However, due to blockades and surveillance, church members were given a limited food supply. 

“They were not able to get enough food for everyone in the church, and that's what caused Jana to pass away,” said Alkhdour.

Alkhdour recalls the risk taken by those working at the church who laid Jana to rest. 

“It was those working in the church who buried Jana,” Alkhdour said. “There was no family around her, not my in-laws, not my own family. It was a very risky thing because snipers would shoot at anyone.

Remembering Jana, Alkhdour reminisced about non-verbal cues they would communicate in: “She would be smiling, you know, whenever she hears my voice, she’d be smiling.” 

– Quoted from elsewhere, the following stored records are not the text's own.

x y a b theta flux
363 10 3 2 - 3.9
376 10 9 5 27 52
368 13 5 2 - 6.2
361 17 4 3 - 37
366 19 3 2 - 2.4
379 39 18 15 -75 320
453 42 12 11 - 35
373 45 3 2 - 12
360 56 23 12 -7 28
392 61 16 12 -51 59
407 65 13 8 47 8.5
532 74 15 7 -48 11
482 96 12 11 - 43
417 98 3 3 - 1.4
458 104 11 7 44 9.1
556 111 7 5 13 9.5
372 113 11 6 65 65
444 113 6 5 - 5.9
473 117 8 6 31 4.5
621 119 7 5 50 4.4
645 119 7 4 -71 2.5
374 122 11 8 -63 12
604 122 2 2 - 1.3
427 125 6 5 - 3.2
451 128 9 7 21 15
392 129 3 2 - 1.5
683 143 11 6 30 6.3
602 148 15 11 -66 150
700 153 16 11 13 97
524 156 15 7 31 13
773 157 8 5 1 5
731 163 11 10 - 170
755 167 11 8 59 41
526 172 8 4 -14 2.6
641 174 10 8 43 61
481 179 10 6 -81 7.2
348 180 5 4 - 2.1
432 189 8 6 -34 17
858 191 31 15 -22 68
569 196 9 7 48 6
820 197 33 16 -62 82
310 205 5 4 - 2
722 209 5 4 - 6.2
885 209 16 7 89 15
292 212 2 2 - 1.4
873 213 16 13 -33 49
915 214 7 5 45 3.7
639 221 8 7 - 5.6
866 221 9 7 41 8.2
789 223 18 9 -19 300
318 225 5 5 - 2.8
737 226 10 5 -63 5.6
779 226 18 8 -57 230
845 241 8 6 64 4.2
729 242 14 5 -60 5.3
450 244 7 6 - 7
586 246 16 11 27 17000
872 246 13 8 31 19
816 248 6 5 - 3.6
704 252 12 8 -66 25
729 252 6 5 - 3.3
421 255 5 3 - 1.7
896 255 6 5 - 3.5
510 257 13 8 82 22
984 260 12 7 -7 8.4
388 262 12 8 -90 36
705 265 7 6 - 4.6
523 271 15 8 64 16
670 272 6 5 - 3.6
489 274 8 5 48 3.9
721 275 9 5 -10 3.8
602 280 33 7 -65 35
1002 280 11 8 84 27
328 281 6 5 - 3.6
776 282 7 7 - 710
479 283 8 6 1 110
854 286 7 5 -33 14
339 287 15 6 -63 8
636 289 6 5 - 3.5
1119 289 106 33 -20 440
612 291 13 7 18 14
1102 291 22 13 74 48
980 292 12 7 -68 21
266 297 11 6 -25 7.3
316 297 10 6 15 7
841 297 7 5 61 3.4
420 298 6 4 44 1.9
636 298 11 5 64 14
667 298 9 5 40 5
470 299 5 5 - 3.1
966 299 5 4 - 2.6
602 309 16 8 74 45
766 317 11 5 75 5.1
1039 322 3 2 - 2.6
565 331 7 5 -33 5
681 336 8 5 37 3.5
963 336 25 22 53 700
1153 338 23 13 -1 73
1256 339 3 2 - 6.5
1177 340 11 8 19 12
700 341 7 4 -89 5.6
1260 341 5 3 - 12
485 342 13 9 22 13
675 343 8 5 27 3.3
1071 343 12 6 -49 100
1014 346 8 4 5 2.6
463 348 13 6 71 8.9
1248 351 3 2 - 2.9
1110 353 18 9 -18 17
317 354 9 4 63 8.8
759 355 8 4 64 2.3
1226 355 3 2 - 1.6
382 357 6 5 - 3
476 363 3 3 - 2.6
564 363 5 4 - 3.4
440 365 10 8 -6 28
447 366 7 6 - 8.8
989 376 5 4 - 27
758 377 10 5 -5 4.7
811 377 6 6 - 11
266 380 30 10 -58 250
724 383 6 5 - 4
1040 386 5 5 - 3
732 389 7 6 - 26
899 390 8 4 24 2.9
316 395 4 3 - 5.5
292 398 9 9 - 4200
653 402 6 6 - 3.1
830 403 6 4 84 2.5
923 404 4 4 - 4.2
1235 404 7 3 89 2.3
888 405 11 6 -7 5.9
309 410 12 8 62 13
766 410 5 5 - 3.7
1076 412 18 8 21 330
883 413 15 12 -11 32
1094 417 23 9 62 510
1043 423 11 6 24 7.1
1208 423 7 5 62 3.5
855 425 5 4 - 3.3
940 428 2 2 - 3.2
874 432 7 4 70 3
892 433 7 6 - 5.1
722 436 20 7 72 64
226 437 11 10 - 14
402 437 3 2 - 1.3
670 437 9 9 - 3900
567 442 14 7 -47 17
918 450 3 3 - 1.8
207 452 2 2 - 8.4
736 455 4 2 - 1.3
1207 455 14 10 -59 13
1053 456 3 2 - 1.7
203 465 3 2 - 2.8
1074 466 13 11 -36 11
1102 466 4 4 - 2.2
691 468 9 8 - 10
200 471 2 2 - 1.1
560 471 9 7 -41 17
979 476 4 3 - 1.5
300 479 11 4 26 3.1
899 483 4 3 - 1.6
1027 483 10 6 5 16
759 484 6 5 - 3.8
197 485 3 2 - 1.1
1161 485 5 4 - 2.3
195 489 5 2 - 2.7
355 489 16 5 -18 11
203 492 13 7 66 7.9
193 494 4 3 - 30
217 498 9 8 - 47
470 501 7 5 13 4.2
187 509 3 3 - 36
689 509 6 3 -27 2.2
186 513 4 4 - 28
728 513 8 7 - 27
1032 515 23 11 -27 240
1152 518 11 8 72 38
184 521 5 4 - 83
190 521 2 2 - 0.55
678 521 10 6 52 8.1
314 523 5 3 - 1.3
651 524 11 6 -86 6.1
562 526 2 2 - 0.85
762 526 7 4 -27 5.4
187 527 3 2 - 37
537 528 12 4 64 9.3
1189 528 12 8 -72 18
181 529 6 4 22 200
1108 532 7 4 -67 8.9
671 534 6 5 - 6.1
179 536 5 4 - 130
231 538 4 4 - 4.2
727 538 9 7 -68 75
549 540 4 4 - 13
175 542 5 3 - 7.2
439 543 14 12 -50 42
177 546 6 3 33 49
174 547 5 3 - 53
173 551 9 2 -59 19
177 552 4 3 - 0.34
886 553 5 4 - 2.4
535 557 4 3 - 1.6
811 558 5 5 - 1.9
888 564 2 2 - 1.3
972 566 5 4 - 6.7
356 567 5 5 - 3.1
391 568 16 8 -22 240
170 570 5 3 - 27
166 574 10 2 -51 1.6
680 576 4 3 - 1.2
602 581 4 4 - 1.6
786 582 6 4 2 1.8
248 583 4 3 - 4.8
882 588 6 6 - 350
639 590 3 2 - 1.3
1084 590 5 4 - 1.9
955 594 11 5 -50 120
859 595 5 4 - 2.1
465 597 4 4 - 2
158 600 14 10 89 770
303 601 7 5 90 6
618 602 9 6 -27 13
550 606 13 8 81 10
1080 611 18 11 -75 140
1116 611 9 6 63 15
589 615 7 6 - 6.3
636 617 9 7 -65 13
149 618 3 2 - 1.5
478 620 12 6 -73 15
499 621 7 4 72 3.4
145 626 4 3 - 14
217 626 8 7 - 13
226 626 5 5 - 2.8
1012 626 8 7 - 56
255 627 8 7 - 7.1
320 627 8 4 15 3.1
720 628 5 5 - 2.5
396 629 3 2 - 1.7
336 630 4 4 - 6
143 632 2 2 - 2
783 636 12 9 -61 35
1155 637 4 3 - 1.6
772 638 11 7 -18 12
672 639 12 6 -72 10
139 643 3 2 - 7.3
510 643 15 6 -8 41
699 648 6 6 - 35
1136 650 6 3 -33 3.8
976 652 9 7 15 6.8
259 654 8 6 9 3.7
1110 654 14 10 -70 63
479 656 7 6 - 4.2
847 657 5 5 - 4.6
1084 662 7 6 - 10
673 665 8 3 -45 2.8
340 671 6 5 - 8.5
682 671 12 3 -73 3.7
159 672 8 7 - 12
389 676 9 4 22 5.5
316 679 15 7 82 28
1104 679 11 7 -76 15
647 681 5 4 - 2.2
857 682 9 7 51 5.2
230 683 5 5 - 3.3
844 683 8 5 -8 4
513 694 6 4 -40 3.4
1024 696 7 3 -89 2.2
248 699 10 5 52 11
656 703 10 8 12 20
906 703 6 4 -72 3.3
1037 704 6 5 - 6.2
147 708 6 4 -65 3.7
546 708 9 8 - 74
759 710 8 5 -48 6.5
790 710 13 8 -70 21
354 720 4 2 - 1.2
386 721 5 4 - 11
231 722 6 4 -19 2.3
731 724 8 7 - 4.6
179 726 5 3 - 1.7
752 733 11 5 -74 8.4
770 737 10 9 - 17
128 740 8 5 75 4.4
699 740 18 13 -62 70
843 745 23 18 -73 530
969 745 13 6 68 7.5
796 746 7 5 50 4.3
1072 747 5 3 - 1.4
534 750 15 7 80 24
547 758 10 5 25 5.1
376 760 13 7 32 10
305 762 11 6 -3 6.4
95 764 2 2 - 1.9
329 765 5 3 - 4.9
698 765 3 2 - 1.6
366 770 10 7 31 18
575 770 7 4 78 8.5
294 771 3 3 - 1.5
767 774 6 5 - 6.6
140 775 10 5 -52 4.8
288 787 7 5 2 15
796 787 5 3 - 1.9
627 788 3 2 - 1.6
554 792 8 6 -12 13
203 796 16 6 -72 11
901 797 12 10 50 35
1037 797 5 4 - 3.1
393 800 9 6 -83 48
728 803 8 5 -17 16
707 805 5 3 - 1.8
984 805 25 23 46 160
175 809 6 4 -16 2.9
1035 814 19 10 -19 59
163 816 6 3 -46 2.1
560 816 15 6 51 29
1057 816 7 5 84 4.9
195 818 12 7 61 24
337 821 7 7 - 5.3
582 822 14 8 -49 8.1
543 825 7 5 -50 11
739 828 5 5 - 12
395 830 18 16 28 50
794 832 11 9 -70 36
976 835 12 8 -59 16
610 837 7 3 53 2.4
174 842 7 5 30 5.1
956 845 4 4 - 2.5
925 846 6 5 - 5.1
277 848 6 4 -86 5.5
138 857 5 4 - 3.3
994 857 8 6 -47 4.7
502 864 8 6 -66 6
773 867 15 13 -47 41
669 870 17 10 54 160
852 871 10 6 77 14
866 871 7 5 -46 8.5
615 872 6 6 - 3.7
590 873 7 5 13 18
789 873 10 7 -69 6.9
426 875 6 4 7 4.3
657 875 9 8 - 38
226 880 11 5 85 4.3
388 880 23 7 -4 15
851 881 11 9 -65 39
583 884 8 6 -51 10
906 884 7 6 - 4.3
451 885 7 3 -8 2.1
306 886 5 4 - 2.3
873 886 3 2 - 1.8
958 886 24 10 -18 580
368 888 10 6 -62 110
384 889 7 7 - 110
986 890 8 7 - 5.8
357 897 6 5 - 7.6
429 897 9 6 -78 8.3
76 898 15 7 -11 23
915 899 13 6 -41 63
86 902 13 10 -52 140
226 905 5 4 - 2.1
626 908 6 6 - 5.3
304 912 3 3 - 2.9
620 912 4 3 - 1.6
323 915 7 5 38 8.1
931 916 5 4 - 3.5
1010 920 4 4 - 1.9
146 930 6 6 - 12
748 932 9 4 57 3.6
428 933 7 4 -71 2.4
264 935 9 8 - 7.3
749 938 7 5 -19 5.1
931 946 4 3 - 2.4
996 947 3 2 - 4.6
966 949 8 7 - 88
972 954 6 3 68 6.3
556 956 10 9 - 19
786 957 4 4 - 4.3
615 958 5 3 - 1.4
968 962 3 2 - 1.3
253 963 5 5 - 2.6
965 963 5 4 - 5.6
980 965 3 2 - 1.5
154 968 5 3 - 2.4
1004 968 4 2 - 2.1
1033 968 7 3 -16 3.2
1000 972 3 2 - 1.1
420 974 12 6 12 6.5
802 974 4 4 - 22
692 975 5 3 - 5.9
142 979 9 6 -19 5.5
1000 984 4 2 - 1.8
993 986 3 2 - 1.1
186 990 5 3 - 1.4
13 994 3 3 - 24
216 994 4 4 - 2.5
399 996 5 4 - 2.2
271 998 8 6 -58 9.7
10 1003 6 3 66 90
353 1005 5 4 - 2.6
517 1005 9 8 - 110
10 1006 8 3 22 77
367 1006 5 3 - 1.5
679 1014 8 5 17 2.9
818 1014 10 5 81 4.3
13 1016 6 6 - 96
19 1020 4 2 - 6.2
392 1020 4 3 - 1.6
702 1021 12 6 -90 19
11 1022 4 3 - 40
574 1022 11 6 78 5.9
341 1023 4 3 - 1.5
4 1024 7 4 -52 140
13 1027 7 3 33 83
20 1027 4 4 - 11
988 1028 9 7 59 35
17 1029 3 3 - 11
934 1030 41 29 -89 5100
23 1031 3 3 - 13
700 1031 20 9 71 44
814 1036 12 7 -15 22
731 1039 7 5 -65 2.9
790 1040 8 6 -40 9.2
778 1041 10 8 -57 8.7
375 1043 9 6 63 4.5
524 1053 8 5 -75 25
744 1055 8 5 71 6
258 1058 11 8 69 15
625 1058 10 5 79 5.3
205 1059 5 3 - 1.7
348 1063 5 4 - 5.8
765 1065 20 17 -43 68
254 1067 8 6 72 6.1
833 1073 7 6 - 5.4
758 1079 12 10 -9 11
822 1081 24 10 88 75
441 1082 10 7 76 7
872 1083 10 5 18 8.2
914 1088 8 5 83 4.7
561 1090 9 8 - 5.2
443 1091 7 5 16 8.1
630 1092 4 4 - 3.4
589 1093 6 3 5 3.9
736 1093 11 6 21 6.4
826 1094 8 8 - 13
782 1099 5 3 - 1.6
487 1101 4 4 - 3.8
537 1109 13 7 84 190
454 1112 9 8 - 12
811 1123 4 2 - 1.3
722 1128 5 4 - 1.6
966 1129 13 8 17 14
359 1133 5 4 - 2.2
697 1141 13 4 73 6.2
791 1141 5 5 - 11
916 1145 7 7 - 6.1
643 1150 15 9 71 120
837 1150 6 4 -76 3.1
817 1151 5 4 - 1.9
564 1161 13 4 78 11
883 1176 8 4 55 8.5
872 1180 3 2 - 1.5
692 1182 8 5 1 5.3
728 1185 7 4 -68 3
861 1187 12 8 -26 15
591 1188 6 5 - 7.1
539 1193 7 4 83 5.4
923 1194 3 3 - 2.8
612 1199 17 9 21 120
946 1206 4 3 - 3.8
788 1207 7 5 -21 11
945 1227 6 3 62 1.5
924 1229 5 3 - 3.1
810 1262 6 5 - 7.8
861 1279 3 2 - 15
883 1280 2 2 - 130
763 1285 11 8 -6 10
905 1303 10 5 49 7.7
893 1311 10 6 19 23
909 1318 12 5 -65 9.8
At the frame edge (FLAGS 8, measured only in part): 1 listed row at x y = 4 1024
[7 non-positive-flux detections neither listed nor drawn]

She remained unsure of Jana’s feelings when she heard loud sounds from bombardments and wondered if Jana would giggle or feel scared. 

Fundraising for Family

Alkhdour shares a special bond with her sister, Seham, who is nine years younger. 

“She is not only a sister,” Alkhdour said. “I felt like she is my daughter.” 

She dearly loves Seham’s children and tried to get all of them out of Gaza even before the war started. Seham and her family are displaced in Gaza. 

“They have no ceiling over their heads,” Alkhdour said. “There's no access to food, no access to clean water, no access to toilets. All those basic needs of life, they don't have them.

She said she feels her family members are alive but not safe during these destructive circumstances. While Alkhdour’s children attend school in Montreal, they feel the emotional effect of loss from half a world away. 

“Even though (my children) are far from what’s happening in Gaza yet, it is still impacting them emotionally, mentally and in many ways, and even that's gonna impact their future,” Alkhdour said.

For Alkhdour, she wants to continue to spread awareness about the conflict in Gaza even after her sister eventually arrives in Canada.  She said she wants people to be more aware of the situation of Palestinians in Gaza. 

“My sister's story is one of tens of thousands of millions of Palestinians; I am not the only one,” she said.